There are a few reasons you probably want to look at a database (not necessarily MySQL) rather than the file system for this sort of thing:
More files in one directory slow things down
Although XFS is supposed to be very clever about allocating resources, most filesystems experience degrading performance the more files you have in a single directory. It also becomes a headache to deal with them on the command line. Having a look at this (http://oss.sgi.com/projects/xfs/datasheet.pdf) there's a graph on there about look ups, which only goes up to 50k per directory, and it's on the way down.
Overhead
There is a certain amount of filesystem overhead per file. If you have many small files, you may find that the final store bloats as a result of this.
Key cleaning
Are all your words safe to put in a filename? Are you sure? A slash or two in there is really going to ruin your day.
NoSQL might be a good option
Something like MongoDB/Redis might be a good option for this. MongoDB can store single documents of up to 16mb and isn't much harder to use that putting things on the file system. If you are storing 15mb documents, you might be getting a bit too close for comfort on that limit, but there are other options.
The nice thing about this is, the lookup performance is likely to be pretty good off the bat and if you later on find it isn't you can scale the performance by creating a cluster etc. Any system like this will also do a good job of managing the files on the disk intelligently for good performance.

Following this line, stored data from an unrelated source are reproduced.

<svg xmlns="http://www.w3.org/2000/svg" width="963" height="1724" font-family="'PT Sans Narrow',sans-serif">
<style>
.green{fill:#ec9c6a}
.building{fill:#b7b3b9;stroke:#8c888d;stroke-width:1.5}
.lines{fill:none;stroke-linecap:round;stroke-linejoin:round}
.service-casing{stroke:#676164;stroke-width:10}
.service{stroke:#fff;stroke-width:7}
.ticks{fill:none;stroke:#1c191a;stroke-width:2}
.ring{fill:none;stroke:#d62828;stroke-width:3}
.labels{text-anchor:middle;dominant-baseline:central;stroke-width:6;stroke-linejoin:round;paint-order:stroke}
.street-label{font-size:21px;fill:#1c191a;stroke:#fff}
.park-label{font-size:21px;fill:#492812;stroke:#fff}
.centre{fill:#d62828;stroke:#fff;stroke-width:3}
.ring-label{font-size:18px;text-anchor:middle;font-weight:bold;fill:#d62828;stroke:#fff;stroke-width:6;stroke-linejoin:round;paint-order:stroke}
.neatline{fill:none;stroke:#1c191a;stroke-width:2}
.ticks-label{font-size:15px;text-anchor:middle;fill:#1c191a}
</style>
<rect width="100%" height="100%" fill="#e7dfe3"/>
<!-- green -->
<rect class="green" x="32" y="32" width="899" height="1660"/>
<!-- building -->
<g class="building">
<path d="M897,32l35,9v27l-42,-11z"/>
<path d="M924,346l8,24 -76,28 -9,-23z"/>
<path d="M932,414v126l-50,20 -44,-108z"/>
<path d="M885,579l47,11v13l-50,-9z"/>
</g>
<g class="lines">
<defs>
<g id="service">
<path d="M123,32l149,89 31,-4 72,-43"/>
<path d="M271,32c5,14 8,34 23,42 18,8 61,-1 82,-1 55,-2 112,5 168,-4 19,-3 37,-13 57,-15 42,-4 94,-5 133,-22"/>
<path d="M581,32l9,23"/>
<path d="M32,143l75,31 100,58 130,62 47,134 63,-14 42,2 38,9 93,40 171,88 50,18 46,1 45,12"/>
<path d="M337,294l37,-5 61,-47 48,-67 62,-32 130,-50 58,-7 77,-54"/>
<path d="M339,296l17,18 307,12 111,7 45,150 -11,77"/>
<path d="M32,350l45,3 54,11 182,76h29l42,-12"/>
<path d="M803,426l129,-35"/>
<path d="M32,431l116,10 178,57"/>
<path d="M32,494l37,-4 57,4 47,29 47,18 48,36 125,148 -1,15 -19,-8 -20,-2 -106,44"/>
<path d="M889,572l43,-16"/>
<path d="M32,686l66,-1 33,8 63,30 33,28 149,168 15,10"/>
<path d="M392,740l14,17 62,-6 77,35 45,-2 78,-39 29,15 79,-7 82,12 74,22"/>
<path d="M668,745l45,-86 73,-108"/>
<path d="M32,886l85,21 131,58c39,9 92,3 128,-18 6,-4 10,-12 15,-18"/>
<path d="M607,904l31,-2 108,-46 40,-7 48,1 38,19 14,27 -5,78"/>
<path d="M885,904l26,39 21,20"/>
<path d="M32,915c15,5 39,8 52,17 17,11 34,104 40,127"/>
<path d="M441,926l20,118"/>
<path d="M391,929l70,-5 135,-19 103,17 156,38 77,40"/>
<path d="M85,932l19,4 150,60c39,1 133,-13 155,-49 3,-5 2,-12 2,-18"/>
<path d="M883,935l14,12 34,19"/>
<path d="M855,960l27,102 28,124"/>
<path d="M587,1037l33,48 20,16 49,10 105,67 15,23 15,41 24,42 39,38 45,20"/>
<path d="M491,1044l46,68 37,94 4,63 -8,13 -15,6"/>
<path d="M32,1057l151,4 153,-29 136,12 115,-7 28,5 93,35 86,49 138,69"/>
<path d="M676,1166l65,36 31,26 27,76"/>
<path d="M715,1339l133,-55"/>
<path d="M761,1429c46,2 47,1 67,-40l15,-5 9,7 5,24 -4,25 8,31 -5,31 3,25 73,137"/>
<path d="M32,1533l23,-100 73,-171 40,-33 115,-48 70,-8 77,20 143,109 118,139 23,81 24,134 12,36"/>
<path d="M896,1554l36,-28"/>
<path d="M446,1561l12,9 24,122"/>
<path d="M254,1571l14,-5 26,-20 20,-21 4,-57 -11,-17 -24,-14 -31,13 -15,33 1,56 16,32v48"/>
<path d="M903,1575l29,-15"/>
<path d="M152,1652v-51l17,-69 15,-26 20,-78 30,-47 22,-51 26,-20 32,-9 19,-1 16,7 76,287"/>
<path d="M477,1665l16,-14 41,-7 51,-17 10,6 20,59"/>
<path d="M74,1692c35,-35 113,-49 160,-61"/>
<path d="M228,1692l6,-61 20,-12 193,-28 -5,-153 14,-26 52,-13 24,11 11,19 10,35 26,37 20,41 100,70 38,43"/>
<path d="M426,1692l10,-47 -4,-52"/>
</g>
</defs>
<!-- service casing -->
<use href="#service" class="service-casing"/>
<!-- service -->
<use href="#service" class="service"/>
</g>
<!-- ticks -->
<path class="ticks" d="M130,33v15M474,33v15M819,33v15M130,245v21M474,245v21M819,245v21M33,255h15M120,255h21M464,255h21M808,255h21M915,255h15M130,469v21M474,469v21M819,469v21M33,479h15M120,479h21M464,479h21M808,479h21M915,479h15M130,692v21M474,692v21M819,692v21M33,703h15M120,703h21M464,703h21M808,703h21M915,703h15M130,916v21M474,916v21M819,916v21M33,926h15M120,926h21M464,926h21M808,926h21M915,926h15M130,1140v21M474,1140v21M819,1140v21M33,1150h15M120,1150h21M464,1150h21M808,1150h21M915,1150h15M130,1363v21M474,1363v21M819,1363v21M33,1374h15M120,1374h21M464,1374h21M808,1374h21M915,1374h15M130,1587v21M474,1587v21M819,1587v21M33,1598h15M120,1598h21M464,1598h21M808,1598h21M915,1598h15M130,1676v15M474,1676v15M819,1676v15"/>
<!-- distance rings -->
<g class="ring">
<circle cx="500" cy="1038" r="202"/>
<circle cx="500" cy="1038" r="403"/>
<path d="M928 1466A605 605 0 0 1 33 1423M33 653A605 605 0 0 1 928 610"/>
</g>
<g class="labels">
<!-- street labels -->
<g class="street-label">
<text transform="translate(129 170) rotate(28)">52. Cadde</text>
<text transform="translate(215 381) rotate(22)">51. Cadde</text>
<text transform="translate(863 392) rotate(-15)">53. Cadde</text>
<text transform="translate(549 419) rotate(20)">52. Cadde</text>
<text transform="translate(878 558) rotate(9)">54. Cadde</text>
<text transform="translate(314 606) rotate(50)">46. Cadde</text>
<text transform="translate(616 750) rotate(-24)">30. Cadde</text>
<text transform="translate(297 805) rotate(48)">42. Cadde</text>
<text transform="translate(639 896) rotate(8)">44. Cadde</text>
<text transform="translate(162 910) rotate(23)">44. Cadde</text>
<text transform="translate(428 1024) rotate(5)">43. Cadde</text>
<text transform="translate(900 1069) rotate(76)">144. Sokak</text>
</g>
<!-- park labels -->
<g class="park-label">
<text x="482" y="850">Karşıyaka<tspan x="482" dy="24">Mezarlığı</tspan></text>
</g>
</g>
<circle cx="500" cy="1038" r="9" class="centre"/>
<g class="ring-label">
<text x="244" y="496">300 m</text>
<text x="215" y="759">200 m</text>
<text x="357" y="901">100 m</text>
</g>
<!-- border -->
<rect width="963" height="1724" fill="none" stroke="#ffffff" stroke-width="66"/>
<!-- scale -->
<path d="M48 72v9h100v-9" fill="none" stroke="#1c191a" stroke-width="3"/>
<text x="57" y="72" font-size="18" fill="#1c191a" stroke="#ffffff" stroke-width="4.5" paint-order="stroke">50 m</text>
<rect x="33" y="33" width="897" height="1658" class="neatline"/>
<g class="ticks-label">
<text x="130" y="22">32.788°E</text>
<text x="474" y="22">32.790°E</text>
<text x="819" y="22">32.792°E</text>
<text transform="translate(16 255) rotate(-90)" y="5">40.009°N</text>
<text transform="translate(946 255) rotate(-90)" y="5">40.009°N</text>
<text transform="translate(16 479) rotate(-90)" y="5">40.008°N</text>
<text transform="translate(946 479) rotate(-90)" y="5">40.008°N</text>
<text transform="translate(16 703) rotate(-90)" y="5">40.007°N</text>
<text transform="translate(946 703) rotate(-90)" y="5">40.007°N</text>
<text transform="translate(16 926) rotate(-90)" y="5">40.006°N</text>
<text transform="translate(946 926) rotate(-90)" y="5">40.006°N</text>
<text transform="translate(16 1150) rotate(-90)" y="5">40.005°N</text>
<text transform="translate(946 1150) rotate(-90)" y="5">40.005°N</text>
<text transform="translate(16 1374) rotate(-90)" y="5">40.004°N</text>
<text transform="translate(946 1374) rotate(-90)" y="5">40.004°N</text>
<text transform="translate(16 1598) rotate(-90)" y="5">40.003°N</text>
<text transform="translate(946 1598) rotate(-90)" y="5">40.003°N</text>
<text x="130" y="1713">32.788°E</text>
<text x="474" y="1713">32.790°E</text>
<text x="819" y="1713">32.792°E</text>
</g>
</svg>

If you are going to use the disk
Consider taking an MD5 hash of the word you want to store, and base your filename on this. For example the MD5 of azpdk
is:
1c58fb66d5a4d6a1ebe5ec9e217fbbf9
You could use this to create a filename e.g.:
my_directory/1c5/8fb/66d5a4d6a1ebe5ec9e217fbbf9
This has a few nice features:
- The hash takes care of scary characters
- The directories spread out the data, so no directory has more than 4096 entries
- This means the lookup performance should be relatively decent
Hope that helps.